According to the 2014 IRS Form 990 the American Board of Psychiatry and Neurology (ABPN) paid psychiatrist Larry Faulkner, MD a total of $903,960 at a time when primary care practices can barely afford to stay open, and psychiatric patients must often wait months to get an appointment.
Kudos to Dr. Faulkner for negotiating a rockstar salary, but what does this tell us about values in medicine today? In theory ABPN certifies that physicians who have completed years of residency or fellowship training know their stuff. (ABPN certified me for “added qualification in addiction psychiatry and forensic psychiatry without completing a fellowship in either.) But member boards of the American Board of Medical Specialties have morphed into cash cows for jobs like Faulkner’s that involve no patient care whatsoever.
Nowadays physicians (you know, the people who still take care of sick people) must not only spend time and money for continuing education, but they must undergo costly reexamination every 10 years for maintenance of certification (MOC), and some state licensing boards want to impose similar burdens for maintenance of licensure (MOL).

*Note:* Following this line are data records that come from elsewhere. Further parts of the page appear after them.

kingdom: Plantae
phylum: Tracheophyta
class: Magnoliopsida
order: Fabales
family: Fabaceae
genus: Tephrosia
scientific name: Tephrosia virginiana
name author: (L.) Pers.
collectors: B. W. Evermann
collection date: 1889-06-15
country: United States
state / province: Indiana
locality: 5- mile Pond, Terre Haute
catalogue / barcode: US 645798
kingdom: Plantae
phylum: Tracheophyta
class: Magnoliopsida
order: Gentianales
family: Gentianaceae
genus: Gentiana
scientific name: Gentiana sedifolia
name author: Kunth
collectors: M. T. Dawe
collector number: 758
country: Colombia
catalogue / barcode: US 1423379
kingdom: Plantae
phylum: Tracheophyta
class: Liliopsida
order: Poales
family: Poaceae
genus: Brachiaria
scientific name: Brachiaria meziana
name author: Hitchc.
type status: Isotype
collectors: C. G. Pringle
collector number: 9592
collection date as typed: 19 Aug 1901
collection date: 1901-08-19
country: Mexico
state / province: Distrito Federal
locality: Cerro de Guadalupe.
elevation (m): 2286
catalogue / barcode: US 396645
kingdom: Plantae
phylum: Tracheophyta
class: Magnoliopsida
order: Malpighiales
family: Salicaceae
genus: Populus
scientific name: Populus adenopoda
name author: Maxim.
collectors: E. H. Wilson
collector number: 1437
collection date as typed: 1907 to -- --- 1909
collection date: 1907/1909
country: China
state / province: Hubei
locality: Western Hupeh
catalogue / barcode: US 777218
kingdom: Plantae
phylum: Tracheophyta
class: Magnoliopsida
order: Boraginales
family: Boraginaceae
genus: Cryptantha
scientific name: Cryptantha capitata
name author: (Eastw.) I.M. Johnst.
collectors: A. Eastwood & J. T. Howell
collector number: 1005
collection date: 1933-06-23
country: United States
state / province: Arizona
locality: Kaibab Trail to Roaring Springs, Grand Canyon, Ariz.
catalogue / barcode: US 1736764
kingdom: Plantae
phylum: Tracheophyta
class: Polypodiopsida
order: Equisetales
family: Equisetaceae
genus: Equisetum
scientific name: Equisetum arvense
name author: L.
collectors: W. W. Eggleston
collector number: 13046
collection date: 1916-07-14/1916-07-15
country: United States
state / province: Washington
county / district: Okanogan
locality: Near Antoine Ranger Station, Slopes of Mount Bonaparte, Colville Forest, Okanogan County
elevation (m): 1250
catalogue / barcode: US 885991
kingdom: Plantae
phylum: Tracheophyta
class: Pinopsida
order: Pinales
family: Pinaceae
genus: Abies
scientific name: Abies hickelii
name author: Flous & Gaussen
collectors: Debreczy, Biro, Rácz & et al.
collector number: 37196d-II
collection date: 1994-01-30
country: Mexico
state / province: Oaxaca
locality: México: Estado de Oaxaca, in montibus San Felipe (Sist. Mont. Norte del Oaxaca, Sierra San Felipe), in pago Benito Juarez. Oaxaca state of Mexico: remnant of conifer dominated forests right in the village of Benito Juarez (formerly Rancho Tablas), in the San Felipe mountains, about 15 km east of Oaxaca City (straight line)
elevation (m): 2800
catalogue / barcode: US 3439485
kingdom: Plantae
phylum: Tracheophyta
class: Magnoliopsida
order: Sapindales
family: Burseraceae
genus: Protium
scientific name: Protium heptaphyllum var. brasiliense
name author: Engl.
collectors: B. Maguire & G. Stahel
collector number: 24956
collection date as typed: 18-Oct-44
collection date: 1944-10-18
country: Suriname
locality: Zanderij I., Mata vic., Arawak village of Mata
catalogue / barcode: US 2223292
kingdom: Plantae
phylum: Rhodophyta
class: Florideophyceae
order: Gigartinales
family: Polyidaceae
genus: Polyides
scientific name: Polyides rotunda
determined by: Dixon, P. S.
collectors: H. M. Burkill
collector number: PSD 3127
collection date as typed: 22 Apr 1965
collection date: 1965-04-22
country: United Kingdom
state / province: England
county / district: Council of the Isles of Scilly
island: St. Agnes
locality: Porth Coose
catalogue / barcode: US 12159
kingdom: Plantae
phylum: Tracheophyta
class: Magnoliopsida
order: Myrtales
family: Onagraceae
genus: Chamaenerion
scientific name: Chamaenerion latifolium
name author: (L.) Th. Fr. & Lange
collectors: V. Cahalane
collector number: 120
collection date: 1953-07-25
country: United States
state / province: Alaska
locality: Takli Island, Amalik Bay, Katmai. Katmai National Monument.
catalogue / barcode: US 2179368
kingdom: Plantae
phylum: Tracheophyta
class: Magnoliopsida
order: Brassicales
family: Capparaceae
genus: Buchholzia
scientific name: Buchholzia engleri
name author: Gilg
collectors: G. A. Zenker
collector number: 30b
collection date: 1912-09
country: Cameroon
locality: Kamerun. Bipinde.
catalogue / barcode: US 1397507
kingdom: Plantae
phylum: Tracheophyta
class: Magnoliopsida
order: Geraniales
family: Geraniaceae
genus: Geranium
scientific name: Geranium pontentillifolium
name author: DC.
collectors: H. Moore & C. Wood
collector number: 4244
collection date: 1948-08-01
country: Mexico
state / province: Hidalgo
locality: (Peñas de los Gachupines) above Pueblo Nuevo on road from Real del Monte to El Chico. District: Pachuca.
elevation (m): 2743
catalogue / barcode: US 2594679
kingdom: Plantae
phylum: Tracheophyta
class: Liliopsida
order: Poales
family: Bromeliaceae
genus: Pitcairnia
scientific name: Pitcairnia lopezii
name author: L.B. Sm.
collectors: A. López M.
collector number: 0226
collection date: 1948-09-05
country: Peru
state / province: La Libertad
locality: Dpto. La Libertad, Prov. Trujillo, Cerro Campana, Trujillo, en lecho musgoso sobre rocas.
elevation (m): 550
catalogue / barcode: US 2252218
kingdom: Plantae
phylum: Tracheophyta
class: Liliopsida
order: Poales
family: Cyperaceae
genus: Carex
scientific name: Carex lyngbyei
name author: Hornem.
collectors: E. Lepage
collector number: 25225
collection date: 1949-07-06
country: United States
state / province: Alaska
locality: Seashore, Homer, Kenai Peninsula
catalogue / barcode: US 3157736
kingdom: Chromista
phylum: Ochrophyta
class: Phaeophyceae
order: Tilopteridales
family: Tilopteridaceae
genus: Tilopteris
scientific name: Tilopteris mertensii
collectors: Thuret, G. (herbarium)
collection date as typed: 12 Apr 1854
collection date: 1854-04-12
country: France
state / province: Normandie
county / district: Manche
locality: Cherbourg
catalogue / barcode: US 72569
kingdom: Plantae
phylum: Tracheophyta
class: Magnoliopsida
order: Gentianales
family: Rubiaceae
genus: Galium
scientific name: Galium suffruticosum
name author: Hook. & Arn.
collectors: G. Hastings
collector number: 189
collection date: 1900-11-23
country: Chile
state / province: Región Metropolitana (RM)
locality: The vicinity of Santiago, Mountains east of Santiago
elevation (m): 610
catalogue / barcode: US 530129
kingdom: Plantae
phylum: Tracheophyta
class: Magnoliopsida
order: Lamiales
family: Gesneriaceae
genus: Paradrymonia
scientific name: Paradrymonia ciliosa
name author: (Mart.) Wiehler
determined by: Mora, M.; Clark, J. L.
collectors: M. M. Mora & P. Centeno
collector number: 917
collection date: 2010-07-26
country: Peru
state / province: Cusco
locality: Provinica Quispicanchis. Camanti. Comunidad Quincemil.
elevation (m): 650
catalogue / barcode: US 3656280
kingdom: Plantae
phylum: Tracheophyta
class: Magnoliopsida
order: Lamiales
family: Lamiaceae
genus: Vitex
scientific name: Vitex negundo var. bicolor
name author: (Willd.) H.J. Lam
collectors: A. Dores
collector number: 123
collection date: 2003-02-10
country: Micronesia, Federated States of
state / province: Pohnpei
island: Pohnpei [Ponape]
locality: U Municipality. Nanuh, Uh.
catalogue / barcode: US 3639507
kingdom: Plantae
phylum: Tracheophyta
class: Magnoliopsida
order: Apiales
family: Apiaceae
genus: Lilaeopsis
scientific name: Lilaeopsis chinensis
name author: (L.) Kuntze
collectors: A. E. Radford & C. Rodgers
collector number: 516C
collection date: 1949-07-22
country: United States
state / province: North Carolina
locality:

Many physicians, however, refuse to support these rackets. Some have obtained certification from the arguably less profit-driven National Board of Physicians and Surgeons (NBPAS). You can also push back by simply refusing to pursue certification or at least MOC. Never contract with a payer or work for an employer that requires MOC. If your professional organization supports MOC, resign.
I hope more physicians will focus on clinical work, stop feeding this time- and money-sucking monster and stop making Dr. Faulkner and his ilk wealthy by participation in yet another medical racket. I call on Dr. Faulkner to (if he is capable) pursue a career in clinical medicine. He should have saved enough money that he can provide free care to the indigent.